Que nadie imagine un desliz de Cristóbal Montoro del que ahora se arrepiente. Que nadie crea que se ha dejado llevar por ese deseo reprimido de propia reivindicación que le tienta cuando ve cómo los aplausos, si los hay, son siempre para los demás, mientras los palos los recibe en régimen de monopolio. Todo lo que está pasando él ya lo había calculado antes de que el lunes EL MUNDO abriera en portada con la entrevista que le ha valido el requerimiento del juez Llarena.
Montoro es un hombre que habla mucho pero que calla mucho más. Quizá le cuadre el apelativo marianista de parlanchín, pero le sobra experiencia para calcular los efectos de sus palabras. Incluidos los efectos judiciales. Por eso mismo no se prodiga en los medios. Debe de ser el único ministro que todavía no ha ido a la televisión a bailar o a poner la cara para que se la partan, que es para lo que sirve sobre todo un político de nuestro tiempo. Ahora bien, cuando Montoro concede una entrevista, es porque quiere transmitir un mensaje. Ya puede uno insistir, que sólo recibirá la ansiada citación en la calle Alcalá cuando él lo tenga decidido. A partir de ese momento uno se limita a escuchar, atónito por momentos, y luego se abalanza sobre el ordenador con el mismo espíritu con que Filípides salió corriendo de Maratón.
Porque ese es el mensaje: que hay una guerra. Y que esa guerra no se está librando sólo entre los separatistas y el Estado, sino también entre distintos defensores del Estado entre sí. Por un lado, los informes de la Guardia Civil ordenados por la Justicia tratan de probar un desvío de fondos para financiar el referéndum ilegal que justificaría el delito de malversación.

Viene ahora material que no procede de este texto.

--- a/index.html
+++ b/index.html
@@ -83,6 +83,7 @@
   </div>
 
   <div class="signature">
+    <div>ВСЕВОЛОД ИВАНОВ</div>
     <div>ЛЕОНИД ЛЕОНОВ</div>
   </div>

Por otro, el Ministerio de Hacienda –que no es sólo Cristóbal Montoro: hay un puñado de gente trabajando allí, y en plena campaña de la renta no hace falta que les jure que son profesionales verdaderamente inquisitivos– asegura que desde que asumió el control de las cuentas de la Generalitat no le consta una sola partida de dinero público destinada al golpe separatista. Montoro no niega la malversación: lo que niega es que se haya producido bajo su supervisión, a partir de mediados de septiembre. Admite que le hayan podido engañar falsificando partidas, pero eso hay que probarlo. Él le dará a Llarena toda la información que le pida, naturalmente. En Hacienda se mostraban ayer muy serenos tras conocer el requerimiento del magistrado, cuyo humanísimo enojo nos explicamos perfectamente: primero un tribunal regional teutón se mofa de sus argumentos para reclamar a Puigdemont por rebelión y después un ministro del mismo Gobierno español, al defender su propia diligencia, favorece la estrategia de impunidad de los golpistas. Aunque Montoro insiste en que no es preciso transferir dinero para incurrir en malversación: basta cualquier utilización de recursos públicos con fines ilegales, incluyendo la apertura fraudulenta de un colegio electoral.

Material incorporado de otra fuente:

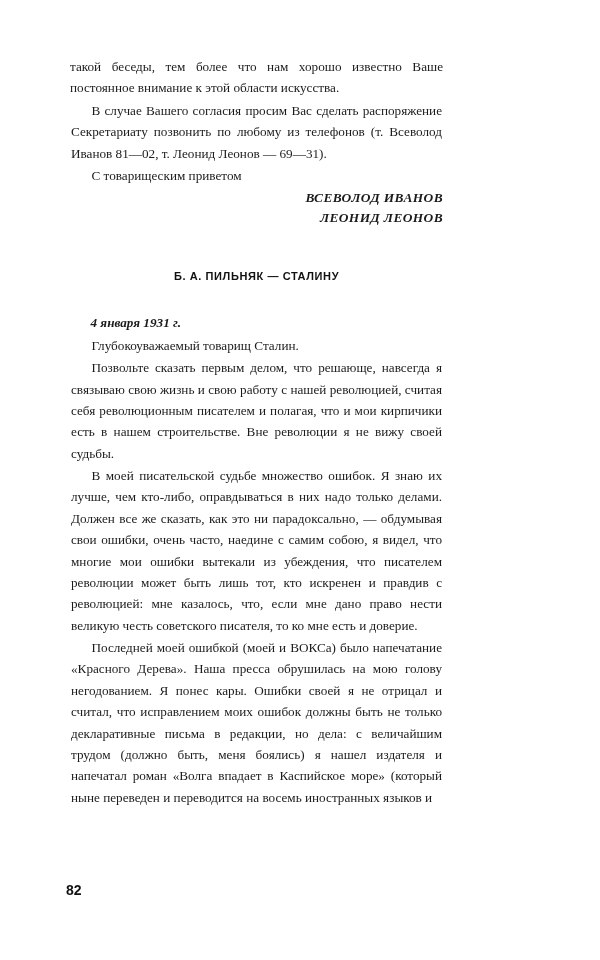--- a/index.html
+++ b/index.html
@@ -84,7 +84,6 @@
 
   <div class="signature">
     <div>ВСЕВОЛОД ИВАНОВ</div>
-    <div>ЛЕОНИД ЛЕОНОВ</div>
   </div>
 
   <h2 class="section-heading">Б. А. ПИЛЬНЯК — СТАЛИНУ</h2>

En la grieta que se ha abierto en el corazón del Estado busca su cínico refugio el separatismo. El espectáculo de la discrepancia en el bando de la ley es oxígeno para la hueste hispanófoba, sin olvidar que nos mira toda Europa, capital Berlín. Pero nadie debería olvidar que si la democracia española comete errores en pos de la verdad y de la justicia es precisamente porque ambas le importan, a diferencia de los sediciosos, para los cuales la mentira y la imposición no son sino clásicas herramientas revolucionarias. Y a todo esto, ¿alguien sabe algo de Mariano Rajoy?